-- Begin ENTRIES SUPPLIED --
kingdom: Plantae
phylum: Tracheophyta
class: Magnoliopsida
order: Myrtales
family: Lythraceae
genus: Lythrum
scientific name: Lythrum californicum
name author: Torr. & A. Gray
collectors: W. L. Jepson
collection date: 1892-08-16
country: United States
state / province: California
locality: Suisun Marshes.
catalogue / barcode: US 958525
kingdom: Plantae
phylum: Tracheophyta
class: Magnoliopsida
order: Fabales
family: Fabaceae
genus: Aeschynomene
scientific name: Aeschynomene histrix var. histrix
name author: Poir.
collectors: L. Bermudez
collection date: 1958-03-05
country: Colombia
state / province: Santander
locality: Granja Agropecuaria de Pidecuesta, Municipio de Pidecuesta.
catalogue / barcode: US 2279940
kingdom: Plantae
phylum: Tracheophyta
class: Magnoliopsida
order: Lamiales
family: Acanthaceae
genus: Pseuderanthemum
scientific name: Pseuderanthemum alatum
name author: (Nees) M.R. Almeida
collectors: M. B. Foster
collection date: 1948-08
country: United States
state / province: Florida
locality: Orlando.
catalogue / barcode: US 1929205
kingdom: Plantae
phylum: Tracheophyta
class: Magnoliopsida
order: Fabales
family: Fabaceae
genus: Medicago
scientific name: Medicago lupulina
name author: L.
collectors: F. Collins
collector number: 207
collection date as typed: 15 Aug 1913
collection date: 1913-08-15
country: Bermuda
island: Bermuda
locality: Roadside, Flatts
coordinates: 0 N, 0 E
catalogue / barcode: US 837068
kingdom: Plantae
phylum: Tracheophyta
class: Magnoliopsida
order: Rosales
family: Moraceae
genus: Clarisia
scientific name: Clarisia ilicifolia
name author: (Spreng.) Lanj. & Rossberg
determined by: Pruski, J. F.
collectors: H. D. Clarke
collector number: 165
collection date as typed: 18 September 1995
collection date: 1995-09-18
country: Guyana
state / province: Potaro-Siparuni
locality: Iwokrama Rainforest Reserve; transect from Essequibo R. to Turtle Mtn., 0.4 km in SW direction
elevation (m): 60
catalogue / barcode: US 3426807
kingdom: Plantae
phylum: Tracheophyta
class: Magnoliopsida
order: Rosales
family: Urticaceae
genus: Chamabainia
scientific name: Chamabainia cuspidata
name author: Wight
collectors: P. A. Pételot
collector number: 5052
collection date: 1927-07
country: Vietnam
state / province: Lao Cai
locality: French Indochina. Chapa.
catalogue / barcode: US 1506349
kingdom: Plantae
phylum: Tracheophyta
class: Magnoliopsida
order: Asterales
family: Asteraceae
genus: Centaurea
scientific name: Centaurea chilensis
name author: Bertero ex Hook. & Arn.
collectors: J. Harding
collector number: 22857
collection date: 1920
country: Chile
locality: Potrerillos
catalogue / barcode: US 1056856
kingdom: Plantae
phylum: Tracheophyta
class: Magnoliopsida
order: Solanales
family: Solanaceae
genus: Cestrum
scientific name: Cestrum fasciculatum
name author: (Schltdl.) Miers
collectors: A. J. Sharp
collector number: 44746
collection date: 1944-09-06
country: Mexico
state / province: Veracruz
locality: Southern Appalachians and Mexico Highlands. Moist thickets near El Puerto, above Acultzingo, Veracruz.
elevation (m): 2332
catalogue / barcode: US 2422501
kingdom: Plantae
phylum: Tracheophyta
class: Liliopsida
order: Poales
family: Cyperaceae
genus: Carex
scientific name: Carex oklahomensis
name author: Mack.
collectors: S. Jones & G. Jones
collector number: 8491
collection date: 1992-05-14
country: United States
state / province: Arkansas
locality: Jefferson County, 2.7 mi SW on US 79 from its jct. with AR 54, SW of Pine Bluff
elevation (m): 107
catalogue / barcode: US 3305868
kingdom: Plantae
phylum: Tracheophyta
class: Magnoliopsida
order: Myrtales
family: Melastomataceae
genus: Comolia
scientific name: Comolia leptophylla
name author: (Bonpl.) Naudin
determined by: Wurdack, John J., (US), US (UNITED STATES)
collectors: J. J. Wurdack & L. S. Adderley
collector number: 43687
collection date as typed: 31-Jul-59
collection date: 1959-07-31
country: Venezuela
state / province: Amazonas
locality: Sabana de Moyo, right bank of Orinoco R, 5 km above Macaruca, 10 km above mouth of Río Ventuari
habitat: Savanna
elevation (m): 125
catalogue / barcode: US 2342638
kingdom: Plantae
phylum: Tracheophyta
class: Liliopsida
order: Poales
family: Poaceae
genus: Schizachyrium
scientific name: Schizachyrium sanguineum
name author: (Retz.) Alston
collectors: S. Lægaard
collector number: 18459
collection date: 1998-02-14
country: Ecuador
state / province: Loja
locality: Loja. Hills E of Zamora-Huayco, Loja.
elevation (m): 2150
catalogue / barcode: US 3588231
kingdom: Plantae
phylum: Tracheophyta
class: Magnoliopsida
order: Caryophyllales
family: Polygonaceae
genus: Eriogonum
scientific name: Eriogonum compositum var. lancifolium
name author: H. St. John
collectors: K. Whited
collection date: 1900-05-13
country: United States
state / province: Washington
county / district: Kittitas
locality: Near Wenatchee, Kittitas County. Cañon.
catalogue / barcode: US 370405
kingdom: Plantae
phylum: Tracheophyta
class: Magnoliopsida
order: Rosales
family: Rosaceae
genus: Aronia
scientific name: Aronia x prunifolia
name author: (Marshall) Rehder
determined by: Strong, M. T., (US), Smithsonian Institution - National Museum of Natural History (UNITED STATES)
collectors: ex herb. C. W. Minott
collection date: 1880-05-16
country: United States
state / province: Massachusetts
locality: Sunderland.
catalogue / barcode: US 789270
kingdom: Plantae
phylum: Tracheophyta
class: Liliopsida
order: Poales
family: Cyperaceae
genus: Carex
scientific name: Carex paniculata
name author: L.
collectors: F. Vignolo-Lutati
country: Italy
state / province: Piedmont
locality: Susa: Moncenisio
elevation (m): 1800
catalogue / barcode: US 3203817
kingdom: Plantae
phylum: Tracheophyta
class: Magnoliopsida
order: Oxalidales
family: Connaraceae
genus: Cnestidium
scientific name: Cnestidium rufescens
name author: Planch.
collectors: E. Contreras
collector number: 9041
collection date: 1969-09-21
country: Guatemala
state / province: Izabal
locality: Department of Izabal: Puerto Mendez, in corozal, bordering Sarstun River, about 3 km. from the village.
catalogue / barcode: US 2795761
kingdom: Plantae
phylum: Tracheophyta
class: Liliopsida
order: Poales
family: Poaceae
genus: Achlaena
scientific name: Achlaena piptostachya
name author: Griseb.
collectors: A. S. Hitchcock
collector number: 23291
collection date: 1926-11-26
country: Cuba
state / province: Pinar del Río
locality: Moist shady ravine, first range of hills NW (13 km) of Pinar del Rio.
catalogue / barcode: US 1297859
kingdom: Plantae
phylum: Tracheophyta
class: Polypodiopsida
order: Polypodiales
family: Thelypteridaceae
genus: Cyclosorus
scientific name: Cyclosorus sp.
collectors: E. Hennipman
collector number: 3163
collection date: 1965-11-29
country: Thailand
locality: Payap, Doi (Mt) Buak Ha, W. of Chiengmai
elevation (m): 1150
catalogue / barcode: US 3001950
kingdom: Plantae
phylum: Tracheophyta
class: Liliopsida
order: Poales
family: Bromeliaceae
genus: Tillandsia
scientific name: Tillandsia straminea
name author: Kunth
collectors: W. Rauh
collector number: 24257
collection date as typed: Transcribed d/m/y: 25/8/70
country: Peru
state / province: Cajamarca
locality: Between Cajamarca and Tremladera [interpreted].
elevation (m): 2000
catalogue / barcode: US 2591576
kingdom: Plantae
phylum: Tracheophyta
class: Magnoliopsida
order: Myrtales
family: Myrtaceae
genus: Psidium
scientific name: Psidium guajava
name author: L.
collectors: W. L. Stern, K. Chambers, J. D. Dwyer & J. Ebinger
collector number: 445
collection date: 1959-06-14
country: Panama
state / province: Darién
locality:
-- End ENTRIES SUPPLIED --
__STATED TASK__. Could you write out, word for word, the part of the records that opens with the line containing "collector number: 18459" and closes with the line containing "name author: H. St. John", both of those lines included?

__FINISHED TASK__.
collector number: 18459
collection date: 1998-02-14
country: Ecuador
state / province: Loja
locality: Loja. Hills E of Zamora-Huayco, Loja.
elevation (m): 2150
catalogue / barcode: US 3588231
kingdom: Plantae
phylum: Tracheophyta
class: Magnoliopsida
order: Caryophyllales
family: Polygonaceae
genus: Eriogonum
scientific name: Eriogonum compositum var. lancifolium
name author: H. St. John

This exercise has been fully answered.